■ **Blocco di testo**
- - -
Un altro elemento strutturale e di notevole efficacia realistica
è la considerevole competenza e disinvoltura con cui l’Autrice entra e ci
conduce nel cerchio professionale di
Michele e del giovanissimo Mimmino. Forte di questa conoscenza (quasi diretta),
Giannalia rende linguisticamente palpabile (senza mai indurre alla noia) la
ratio edile dentro la vita del protagonista, raccontando come ne diriga i sogni, ne motivi le fatiche, ne
giustifichi le scelte “amicali” e i cogenti legami d’interesse e fedeltà al
gruppo e ai capi, insieme con l’accoglimento dei rischi immediati e possibili, peraltro
pensati come controllabili ad libitum, per via della divisione dei compiti
operativi nell’ambito della cosca stessa, come l’Autrice sottolinea.
In effetti è proprio la forma mentis acquisita tramite la
pratica edile e il caotico portato
culturale di riferimento (ostaggio di parecchie confusioni concettuali, come
quella tra timidità caratteriale di una
persona e la presunta mitezza/bontà, ritenuta inossidabile perché costitutiva) a suscitare
in Mimmino il progetto allettante - da
prospettare all’uomo d’onore di una cosca esistente, ma ancora di poco respiro
- circa la possibile trasformazione
degli agrumeti in aree edificabili, con esiti molto remunerativi nei convincenti
precalcoli.
In effetti il romanzo, condotto in punta di una ben calibrata prosa
narrativa, è il percorso di educazione e autoeducazione di Mimmino. Entità
umana nell’albore della vita, si presenta segnato dal sentimento d’ingenua
identificazione con l’alter ego Michele, il buono . Ecco Mimmino, adolescente
operaio dipendente e povero, affidato a se stesso, ricco di desideri, sogni, e afflitto da
piccole scaramucce interiori; lo ritroviamo quasi maturo, sguarnito di veri
fondamenti umani, preso nei tentativi ben poco fruttuosi di corrispondere a una ideale consistenza fondata sulla bravura
professionale; eccolo ancora librarsi, nel
segno della promozione del sé e dell’ego, per proporsi a un mondo ristretto di
figure dalle referenze ambigue, mettendo in gioco la sua professionalità, ma sopra
tutto la sua aperta compatibilità morale verso l’avidità altrui, peraltro paludata
d’affabilità e d’intenzioni coperte, di cui già aveva indiretta esperienza;
infine eccolo disfarsi di ogni autocontrollo
volitivo e propendere per la facile
accettazione della via breve delle collusioni e delle prevaricazioni, verso la
scalata economica e il successo sociale …
Come cieco e sordo, precipita nella polvere della
caduta, nella irrefutabile condizione del proprio fallimento umano e della contestuale carcerazione … Il carcere,
sola casella sanzionatrice del suo crollo. Guardarsi denudato di colpo, non
solo imputato, ma proprio amputato dell’aureola dell’onorabilità umana e
dell’amabilità familiare, per l’eternità della vita e della già iniziata nuova generazione.
- - -
■ **Righe estratte**
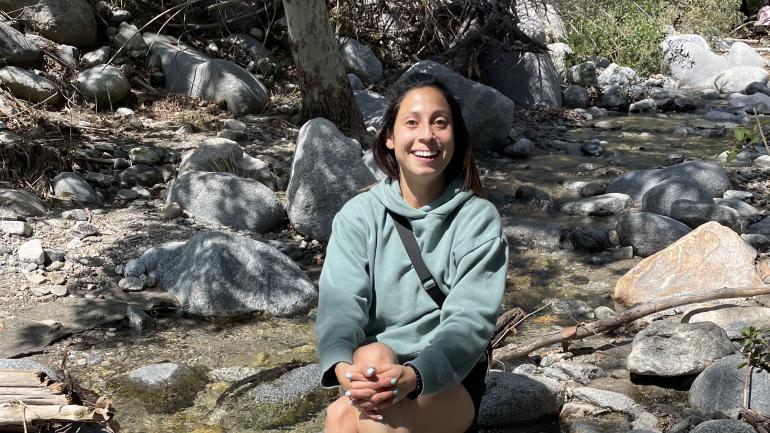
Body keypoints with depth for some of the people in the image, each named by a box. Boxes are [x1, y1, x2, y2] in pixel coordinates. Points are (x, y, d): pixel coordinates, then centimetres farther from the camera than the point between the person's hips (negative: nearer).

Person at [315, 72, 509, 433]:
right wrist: (343, 366, -35)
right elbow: (340, 302, -12)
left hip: (449, 379, -2)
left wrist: (415, 376, -35)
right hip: (374, 371, 3)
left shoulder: (479, 219, -4)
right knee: (372, 355, -34)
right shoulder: (358, 214, 1)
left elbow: (471, 318, -14)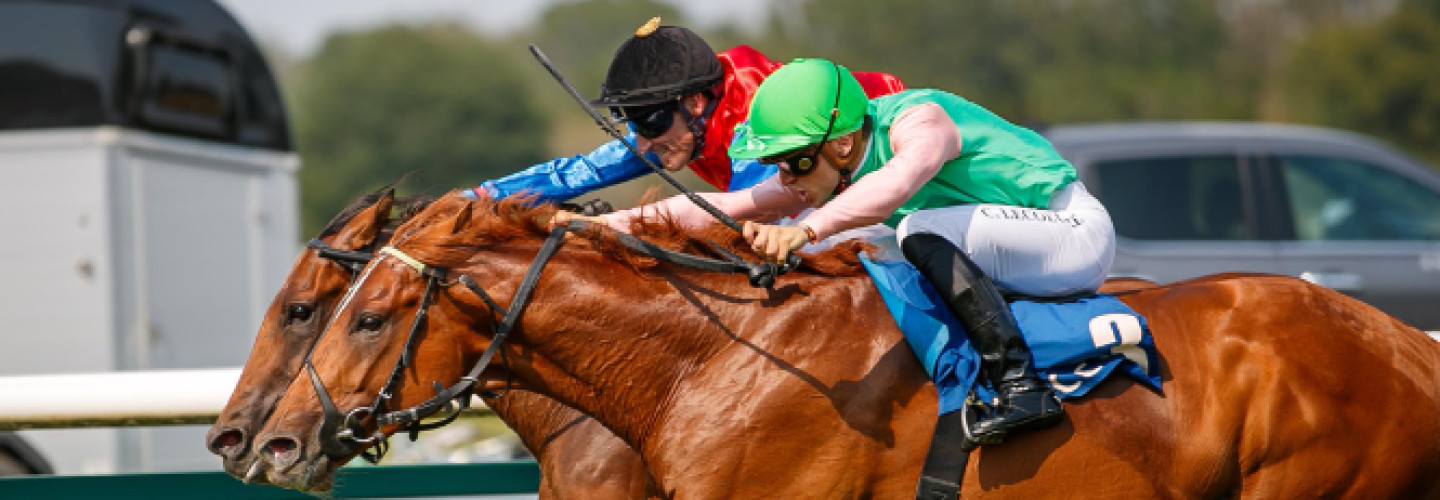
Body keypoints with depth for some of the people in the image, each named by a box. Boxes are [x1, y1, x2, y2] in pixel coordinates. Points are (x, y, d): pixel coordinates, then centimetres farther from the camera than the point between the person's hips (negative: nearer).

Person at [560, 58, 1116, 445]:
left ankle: (1022, 386, -34)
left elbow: (899, 180, -49)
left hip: (1077, 230, -9)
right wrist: (611, 223, -10)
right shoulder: (823, 168, -1)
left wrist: (806, 230, -60)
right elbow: (724, 207, -1)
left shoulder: (921, 120, -26)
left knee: (923, 233, -30)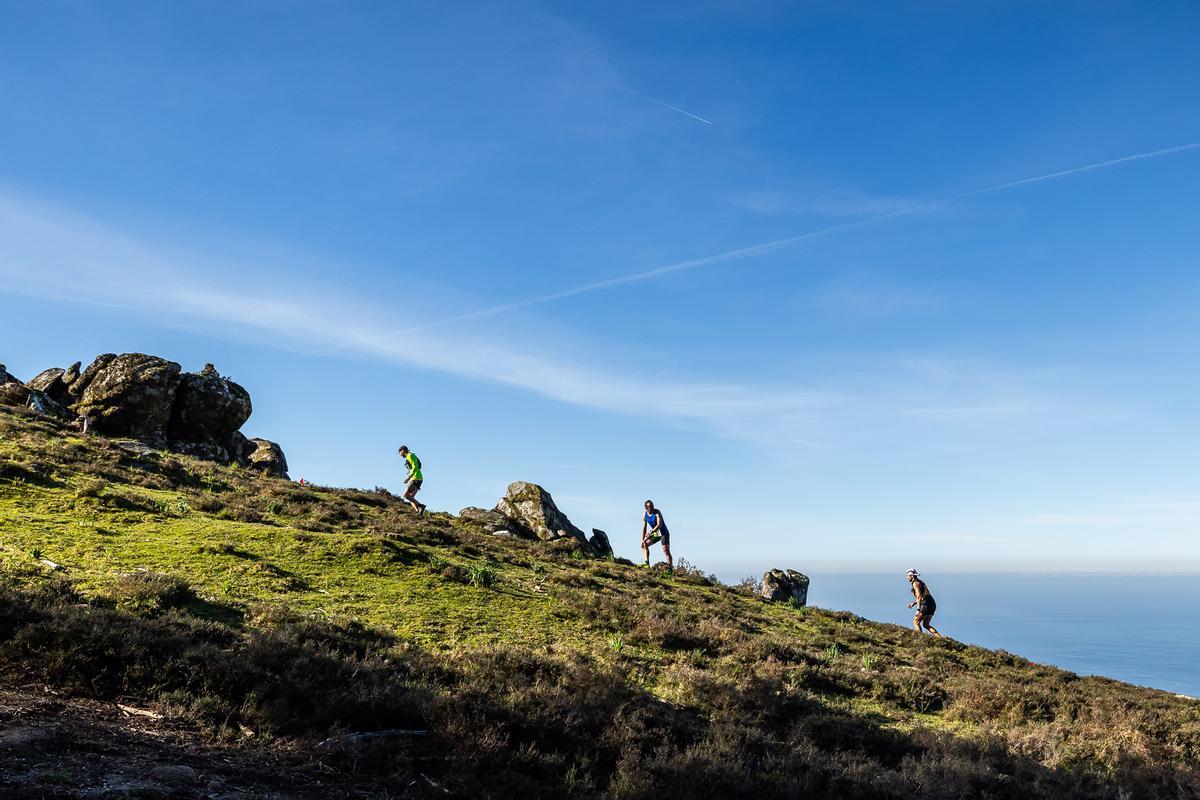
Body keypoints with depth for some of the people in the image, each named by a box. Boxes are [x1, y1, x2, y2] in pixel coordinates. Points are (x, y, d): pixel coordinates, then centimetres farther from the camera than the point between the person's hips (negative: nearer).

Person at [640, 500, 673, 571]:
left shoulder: (657, 512, -19)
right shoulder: (645, 515, -3)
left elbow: (659, 525, -29)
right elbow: (644, 528, 0)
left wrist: (651, 532, -40)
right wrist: (642, 540, -7)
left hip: (664, 533, -6)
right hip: (655, 534, 6)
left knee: (666, 550, -18)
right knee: (644, 544, -6)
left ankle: (671, 568, -20)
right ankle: (647, 563, -10)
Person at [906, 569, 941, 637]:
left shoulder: (915, 583, -9)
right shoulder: (920, 582, 21)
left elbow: (919, 596, -22)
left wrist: (918, 609, -27)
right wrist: (913, 603, 25)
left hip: (926, 605, -9)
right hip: (932, 604, 9)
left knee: (916, 622, 0)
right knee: (926, 625, 14)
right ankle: (940, 638, 4)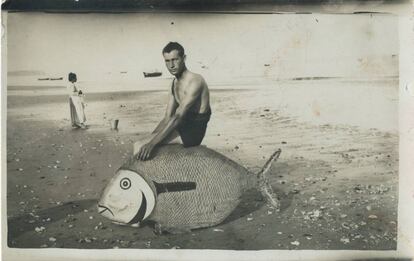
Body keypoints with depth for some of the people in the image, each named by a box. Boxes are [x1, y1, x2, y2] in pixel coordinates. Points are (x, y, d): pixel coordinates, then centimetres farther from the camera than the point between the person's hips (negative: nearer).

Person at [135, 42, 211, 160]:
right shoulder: (174, 83, 9)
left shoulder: (195, 81, -20)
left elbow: (178, 116, -28)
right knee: (139, 146, 6)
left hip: (193, 132, -9)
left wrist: (152, 143, -32)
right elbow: (167, 118, 7)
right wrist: (149, 140, -5)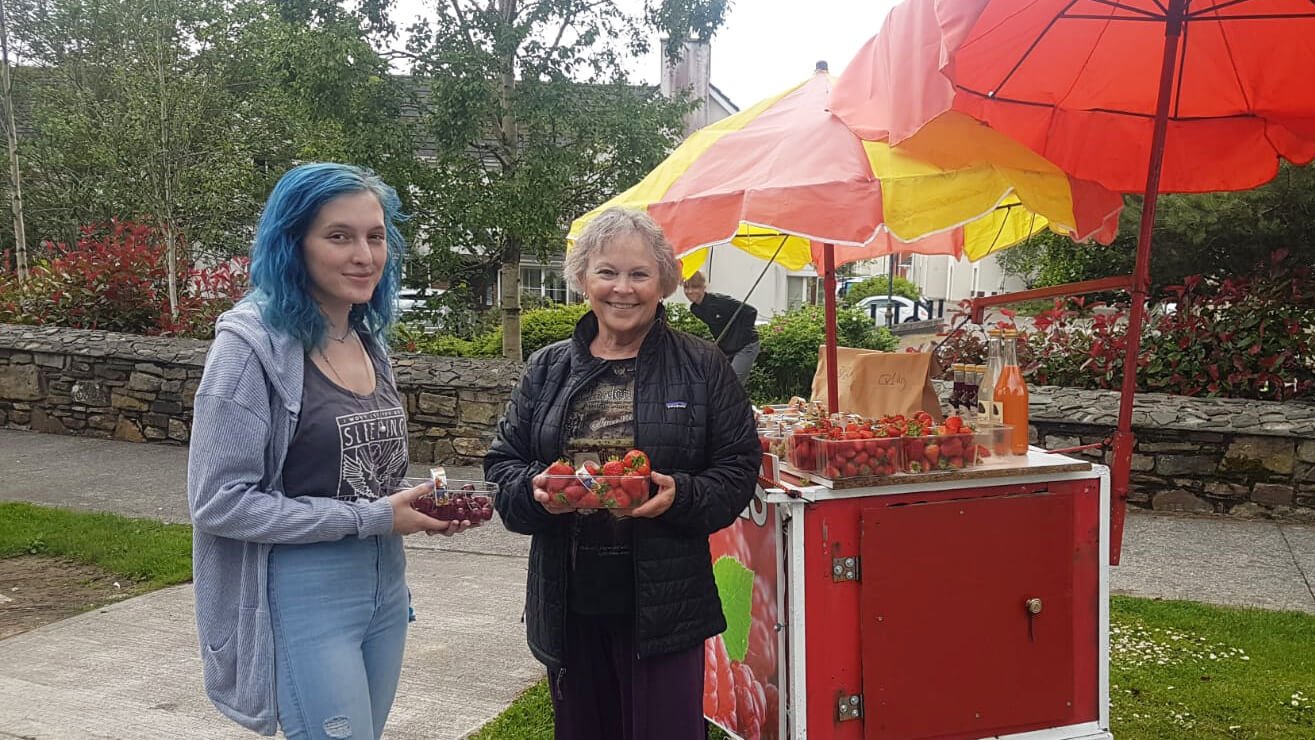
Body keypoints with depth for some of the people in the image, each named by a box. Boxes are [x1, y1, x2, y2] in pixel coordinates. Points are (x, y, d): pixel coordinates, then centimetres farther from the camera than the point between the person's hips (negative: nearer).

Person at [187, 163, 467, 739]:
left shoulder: (369, 340, 8)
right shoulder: (253, 346, -15)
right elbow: (220, 502, -18)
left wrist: (418, 505, -2)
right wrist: (370, 519, -19)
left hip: (385, 583, 7)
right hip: (303, 594, -7)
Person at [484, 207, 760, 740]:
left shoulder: (702, 367, 0)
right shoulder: (546, 370, 8)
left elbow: (739, 467, -1)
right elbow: (502, 465, 10)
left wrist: (682, 496, -19)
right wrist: (534, 489, -12)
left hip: (662, 602, -3)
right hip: (567, 599, 3)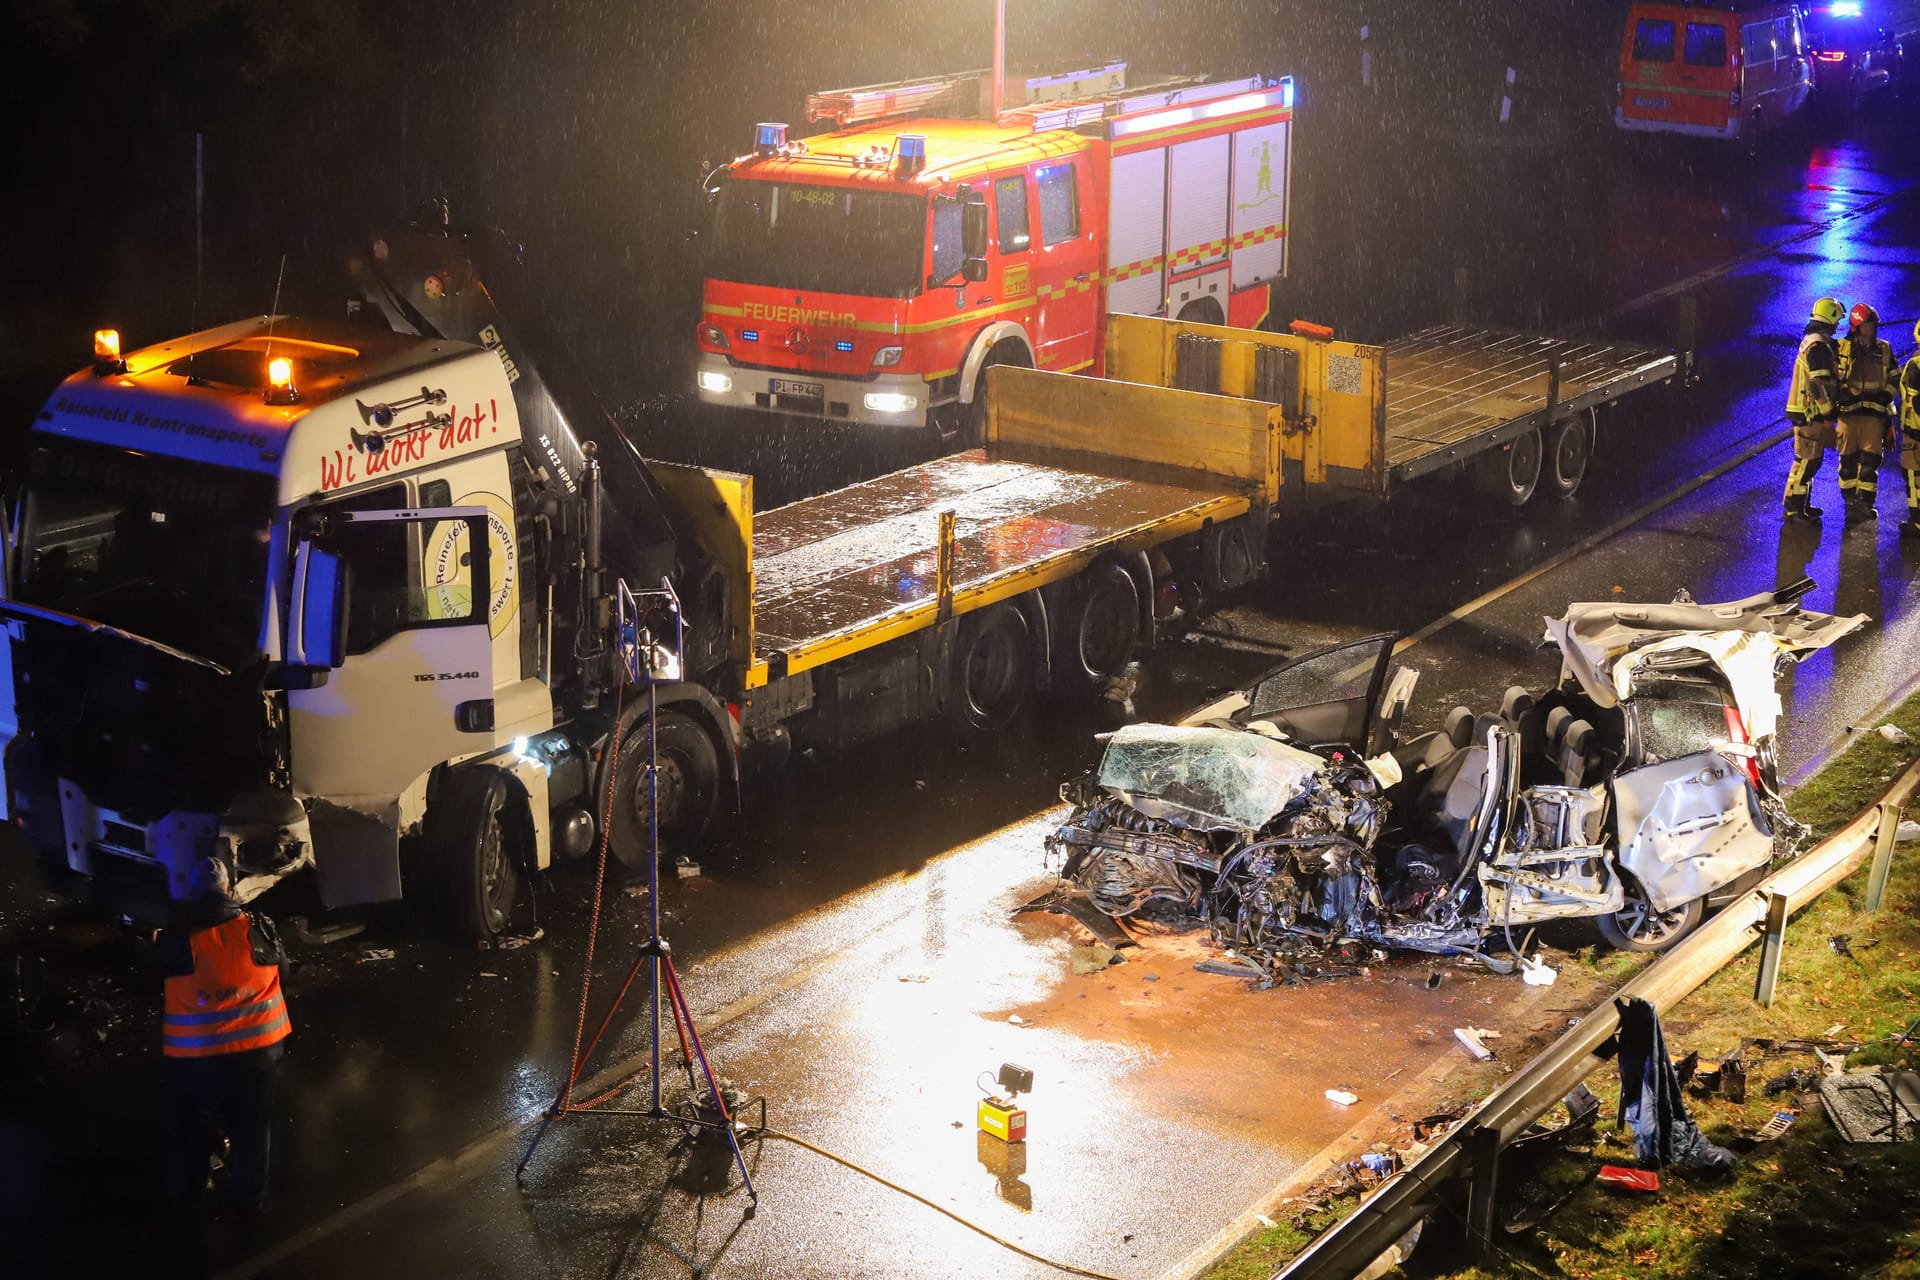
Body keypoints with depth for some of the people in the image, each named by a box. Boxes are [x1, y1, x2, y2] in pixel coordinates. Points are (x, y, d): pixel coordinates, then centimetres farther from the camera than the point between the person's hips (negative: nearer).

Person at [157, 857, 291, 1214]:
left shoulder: (176, 939, -14)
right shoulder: (258, 930, -11)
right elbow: (281, 965, 6)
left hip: (194, 1054, -1)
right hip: (256, 1049, 1)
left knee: (190, 1129, 21)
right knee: (250, 1129, 19)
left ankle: (185, 1193, 36)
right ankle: (249, 1197, 30)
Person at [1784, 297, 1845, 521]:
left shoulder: (1810, 340, 16)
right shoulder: (1819, 345, -17)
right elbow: (1819, 384, -22)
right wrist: (1827, 413, -17)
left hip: (1807, 411, 10)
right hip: (1811, 412, -10)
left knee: (1808, 460, 16)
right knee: (1807, 460, -7)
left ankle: (1801, 504, 23)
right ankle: (1794, 507, -6)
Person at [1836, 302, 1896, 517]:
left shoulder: (1884, 350, 11)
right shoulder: (1842, 348, 3)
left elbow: (1893, 379, 17)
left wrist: (1886, 397, 1)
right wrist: (1844, 394, -9)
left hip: (1874, 411, 1)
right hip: (1848, 410, -1)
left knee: (1870, 457, -4)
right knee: (1848, 456, 4)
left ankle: (1865, 500, -2)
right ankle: (1850, 498, 15)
- - -
■ **Problema 1**
Copia dal blocco di testo il passo che parte dalle parole "In effetti è" e si chiude con "precalcoli.", senza cambiare nulla.
■ **Problema 2**
Secondo il blocco di testo, quale trasformazione prevede il progetto che nasce in Mimmino?

■ **Risposta scritta 1**
In effetti è proprio la forma mentis acquisita tramite la
pratica edile e il caotico portato
culturale di riferimento (ostaggio di parecchie confusioni concettuali, come
quella tra timidità caratteriale di una
persona e la presunta mitezza/bontà, ritenuta inossidabile perché costitutiva) a suscitare
in Mimmino il progetto allettante - da
prospettare all’uomo d’onore di una cosca esistente, ma ancora di poco respiro
- circa la possibile trasformazione
degli agrumeti in aree edificabili, con esiti molto remunerativi nei convincenti
precalcoli.

■ **Risposta scritta 2**
La trasformazione degli agrumeti in aree edificabili.